“Se solo potessi, farei un patto con Dio e farei in modo che lui invertisse i nostri ruoli, risalendo per quella strada, risalendo quella collina”.
Un suono misterioso sbuca dal nulla, come una nebbia che sale e in attimo avvolge la brughiera, poi improvvisamente parte un galoppo sfrenato. È il palpito di un cuore disperato che risale la collina all’impazzata, pronto a lanciarsi dall’altra parte per sfuggire alla persona amata, nella folle speranza di ritrovarla finalmente cambiata, disposta a tutto perché questo accada. Anche a fare un patto con Dio. È Running Up That Hill (A Deal With God), l’inizio folgorante di Hounds Of Love, l’album più venduto di Kate Bush, uno di quei rari momenti nella storia della musica in cui il picco espressivo di un’artista coincide anche con il suo più grande successo commerciale.

● DATI ESTRATTI

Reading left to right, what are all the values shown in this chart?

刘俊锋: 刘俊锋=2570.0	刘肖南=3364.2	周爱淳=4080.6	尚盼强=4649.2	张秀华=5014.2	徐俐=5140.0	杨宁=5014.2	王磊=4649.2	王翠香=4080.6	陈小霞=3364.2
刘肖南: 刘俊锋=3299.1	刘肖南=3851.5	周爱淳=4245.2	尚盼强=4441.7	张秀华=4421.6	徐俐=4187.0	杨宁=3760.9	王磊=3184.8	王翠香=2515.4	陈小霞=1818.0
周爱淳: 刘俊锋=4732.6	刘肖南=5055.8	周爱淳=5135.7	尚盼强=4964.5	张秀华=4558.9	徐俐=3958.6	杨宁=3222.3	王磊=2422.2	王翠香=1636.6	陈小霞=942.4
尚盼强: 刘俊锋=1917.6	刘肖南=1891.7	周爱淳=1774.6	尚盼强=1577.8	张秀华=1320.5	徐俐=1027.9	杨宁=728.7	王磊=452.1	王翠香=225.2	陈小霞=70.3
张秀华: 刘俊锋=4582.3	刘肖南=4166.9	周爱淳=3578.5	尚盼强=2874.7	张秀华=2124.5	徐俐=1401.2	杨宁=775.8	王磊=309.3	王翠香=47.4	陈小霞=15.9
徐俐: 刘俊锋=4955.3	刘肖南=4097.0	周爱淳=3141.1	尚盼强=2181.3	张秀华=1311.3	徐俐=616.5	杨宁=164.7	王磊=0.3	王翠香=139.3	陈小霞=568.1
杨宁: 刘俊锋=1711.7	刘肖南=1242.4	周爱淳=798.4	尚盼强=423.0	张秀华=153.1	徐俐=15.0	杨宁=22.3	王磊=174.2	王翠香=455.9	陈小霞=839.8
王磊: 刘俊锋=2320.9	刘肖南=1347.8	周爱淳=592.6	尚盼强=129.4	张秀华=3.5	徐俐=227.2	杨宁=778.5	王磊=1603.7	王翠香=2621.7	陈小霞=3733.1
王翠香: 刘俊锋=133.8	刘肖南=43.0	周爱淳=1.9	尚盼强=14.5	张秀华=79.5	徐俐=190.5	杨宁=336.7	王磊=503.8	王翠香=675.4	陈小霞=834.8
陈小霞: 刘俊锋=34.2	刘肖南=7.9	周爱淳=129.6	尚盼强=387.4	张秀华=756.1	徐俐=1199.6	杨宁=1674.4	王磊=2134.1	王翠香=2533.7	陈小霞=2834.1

● PROBLEMI ED ESERCIZI
- a) Nel testo su Running Up That Hill, quale disco viene definito l'album più venduto di Kate Bush?
- b) Nelle voci, ricopia parola per parola il tratto che comincia con la riga contenente "刘俊锋: 刘俊锋=2570." e finisce con quella contenente "尚盼强: 刘俊锋=1917.", entrambe comprese.

● SOLUZIONI DEGLI ESERCIZI
- a) Hounds Of Love.

- b)
刘俊锋: 刘俊锋=2570.0	刘肖南=3364.2	周爱淳=4080.6	尚盼强=4649.2	张秀华=5014.2	徐俐=5140.0	杨宁=5014.2	王磊=4649.2	王翠香=4080.6	陈小霞=3364.2
刘肖南: 刘俊锋=3299.1	刘肖南=3851.5	周爱淳=4245.2	尚盼强=4441.7	张秀华=4421.6	徐俐=4187.0	杨宁=3760.9	王磊=3184.8	王翠香=2515.4	陈小霞=1818.0
周爱淳: 刘俊锋=4732.6	刘肖南=5055.8	周爱淳=5135.7	尚盼强=4964.5	张秀华=4558.9	徐俐=3958.6	杨宁=3222.3	王磊=2422.2	王翠香=1636.6	陈小霞=942.4
尚盼强: 刘俊锋=1917.6	刘肖南=1891.7	周爱淳=1774.6	尚盼强=1577.8	张秀华=1320.5	徐俐=1027.9	杨宁=728.7	王磊=452.1	王翠香=225.2	陈小霞=70.3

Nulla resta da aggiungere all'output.